- [Task instructions]
Copy out the records so that each line matches the original.

[Collected data]
= Beginning of Section =

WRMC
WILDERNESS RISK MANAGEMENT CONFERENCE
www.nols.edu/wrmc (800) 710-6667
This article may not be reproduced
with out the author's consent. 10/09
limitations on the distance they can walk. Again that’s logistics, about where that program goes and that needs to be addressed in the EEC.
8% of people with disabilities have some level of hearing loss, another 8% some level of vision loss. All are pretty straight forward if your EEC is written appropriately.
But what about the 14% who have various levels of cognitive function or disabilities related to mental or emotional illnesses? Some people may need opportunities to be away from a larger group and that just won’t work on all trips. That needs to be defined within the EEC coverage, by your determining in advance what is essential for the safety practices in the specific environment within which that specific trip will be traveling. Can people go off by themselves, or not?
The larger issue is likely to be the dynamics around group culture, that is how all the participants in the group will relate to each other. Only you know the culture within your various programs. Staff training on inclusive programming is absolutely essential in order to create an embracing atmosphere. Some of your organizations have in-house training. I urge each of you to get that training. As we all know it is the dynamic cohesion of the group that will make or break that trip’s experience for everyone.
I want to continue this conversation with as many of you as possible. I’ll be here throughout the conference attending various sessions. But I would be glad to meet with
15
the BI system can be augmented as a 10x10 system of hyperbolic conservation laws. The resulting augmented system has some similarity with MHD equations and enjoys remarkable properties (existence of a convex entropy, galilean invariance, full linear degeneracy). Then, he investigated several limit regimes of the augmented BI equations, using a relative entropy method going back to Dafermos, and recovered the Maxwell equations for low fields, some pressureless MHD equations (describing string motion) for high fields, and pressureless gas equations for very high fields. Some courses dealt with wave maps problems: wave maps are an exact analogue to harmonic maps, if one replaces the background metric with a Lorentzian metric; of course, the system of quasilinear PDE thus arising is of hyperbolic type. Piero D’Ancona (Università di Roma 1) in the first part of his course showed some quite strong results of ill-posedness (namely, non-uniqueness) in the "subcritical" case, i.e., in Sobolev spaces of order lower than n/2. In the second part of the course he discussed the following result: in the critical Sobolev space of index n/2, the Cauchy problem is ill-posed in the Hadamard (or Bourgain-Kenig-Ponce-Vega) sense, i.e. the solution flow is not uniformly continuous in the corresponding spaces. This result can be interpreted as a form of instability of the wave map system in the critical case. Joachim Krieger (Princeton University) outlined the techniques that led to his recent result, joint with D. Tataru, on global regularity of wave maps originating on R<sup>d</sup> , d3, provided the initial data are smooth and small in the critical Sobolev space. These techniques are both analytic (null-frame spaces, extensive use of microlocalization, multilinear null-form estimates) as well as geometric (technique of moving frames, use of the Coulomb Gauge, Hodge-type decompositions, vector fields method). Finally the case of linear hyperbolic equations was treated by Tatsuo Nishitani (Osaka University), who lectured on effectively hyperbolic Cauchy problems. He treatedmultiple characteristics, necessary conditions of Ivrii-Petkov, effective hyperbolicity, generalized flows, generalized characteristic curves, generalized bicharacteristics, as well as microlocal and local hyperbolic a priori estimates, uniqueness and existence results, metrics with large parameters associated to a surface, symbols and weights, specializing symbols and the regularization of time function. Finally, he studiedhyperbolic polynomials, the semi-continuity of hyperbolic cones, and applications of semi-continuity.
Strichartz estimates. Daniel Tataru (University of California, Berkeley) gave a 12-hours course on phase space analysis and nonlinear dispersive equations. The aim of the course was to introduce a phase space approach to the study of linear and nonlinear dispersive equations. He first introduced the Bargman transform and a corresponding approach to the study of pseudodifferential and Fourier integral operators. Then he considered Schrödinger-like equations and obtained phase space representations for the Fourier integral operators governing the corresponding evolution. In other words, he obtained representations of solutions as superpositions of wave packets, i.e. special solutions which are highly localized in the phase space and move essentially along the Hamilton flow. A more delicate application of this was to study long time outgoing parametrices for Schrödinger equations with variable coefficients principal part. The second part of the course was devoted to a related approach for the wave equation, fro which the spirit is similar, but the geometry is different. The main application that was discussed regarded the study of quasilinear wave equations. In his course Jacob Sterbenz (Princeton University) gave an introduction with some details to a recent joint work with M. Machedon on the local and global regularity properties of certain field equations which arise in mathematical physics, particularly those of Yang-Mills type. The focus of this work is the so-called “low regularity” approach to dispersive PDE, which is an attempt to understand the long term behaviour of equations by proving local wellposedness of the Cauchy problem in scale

= End of Section =

- [Solution to the problem]
WRMC
WILDERNESS RISK MANAGEMENT CONFERENCE
www.nols.edu/wrmc (800) 710-6667
This article may not be reproduced
with out the author's consent. 10/09
limitations on the distance they can walk. Again that’s logistics, about where that program goes and that needs to be addressed in the EEC.
8% of people with disabilities have some level of hearing loss, another 8% some level of vision loss. All are pretty straight forward if your EEC is written appropriately.
But what about the 14% who have various levels of cognitive function or disabilities related to mental or emotional illnesses? Some people may need opportunities to be away from a larger group and that just won’t work on all trips. That needs to be defined within the EEC coverage, by your determining in advance what is essential for the safety practices in the specific environment within which that specific trip will be traveling. Can people go off by themselves, or not?
The larger issue is likely to be the dynamics around group culture, that is how all the participants in the group will relate to each other. Only you know the culture within your various programs. Staff training on inclusive programming is absolutely essential in order to create an embracing atmosphere. Some of your organizations have in-house training. I urge each of you to get that training. As we all know it is the dynamic cohesion of the group that will make or break that trip’s experience for everyone.
I want to continue this conversation with as many of you as possible. I’ll be here throughout the conference attending various sessions. But I would be glad to meet with
15
the BI system can be augmented as a 10x10 system of hyperbolic conservation laws. The resulting augmented system has some similarity with MHD equations and enjoys remarkable properties (existence of a convex entropy, galilean invariance, full linear degeneracy). Then, he investigated several limit regimes of the augmented BI equations, using a relative entropy method going back to Dafermos, and recovered the Maxwell equations for low fields, some pressureless MHD equations (describing string motion) for high fields, and pressureless gas equations for very high fields. Some courses dealt with wave maps problems: wave maps are an exact analogue to harmonic maps, if one replaces the background metric with a Lorentzian metric; of course, the system of quasilinear PDE thus arising is of hyperbolic type. Piero D’Ancona (Università di Roma 1) in the first part of his course showed some quite strong results of ill-posedness (namely, non-uniqueness) in the "subcritical" case, i.e., in Sobolev spaces of order lower than n/2. In the second part of the course he discussed the following result: in the critical Sobolev space of index n/2, the Cauchy problem is ill-posed in the Hadamard (or Bourgain-Kenig-Ponce-Vega) sense, i.e. the solution flow is not uniformly continuous in the corresponding spaces. This result can be interpreted as a form of instability of the wave map system in the critical case. Joachim Krieger (Princeton University) outlined the techniques that led to his recent result, joint with D. Tataru, on global regularity of wave maps originating on R<sup>d</sup> , d3, provided the initial data are smooth and small in the critical Sobolev space. These techniques are both analytic (null-frame spaces, extensive use of microlocalization, multilinear null-form estimates) as well as geometric (technique of moving frames, use of the Coulomb Gauge, Hodge-type decompositions, vector fields method). Finally the case of linear hyperbolic equations was treated by Tatsuo Nishitani (Osaka University), who lectured on effectively hyperbolic Cauchy problems. He treatedmultiple characteristics, necessary conditions of Ivrii-Petkov, effective hyperbolicity, generalized flows, generalized characteristic curves, generalized bicharacteristics, as well as microlocal and local hyperbolic a priori estimates, uniqueness and existence results, metrics with large parameters associated to a surface, symbols and weights, specializing symbols and the regularization of time function. Finally, he studiedhyperbolic polynomials, the semi-continuity of hyperbolic cones, and applications of semi-continuity.
Strichartz estimates. Daniel Tataru (University of California, Berkeley) gave a 12-hours course on phase space analysis and nonlinear dispersive equations. The aim of the course was to introduce a phase space approach to the study of linear and nonlinear dispersive equations. He first introduced the Bargman transform and a corresponding approach to the study of pseudodifferential and Fourier integral operators. Then he considered Schrödinger-like equations and obtained phase space representations for the Fourier integral operators governing the corresponding evolution. In other words, he obtained representations of solutions as superpositions of wave packets, i.e. special solutions which are highly localized in the phase space and move essentially along the Hamilton flow. A more delicate application of this was to study long time outgoing parametrices for Schrödinger equations with variable coefficients principal part. The second part of the course was devoted to a related approach for the wave equation, fro which the spirit is similar, but the geometry is different. The main application that was discussed regarded the study of quasilinear wave equations. In his course Jacob Sterbenz (Princeton University) gave an introduction with some details to a recent joint work with M. Machedon on the local and global regularity properties of certain field equations which arise in mathematical physics, particularly those of Yang-Mills type. The focus of this work is the so-called “low regularity” approach to dispersive PDE, which is an attempt to understand the long term behaviour of equations by proving local wellposedness of the Cauchy problem in scale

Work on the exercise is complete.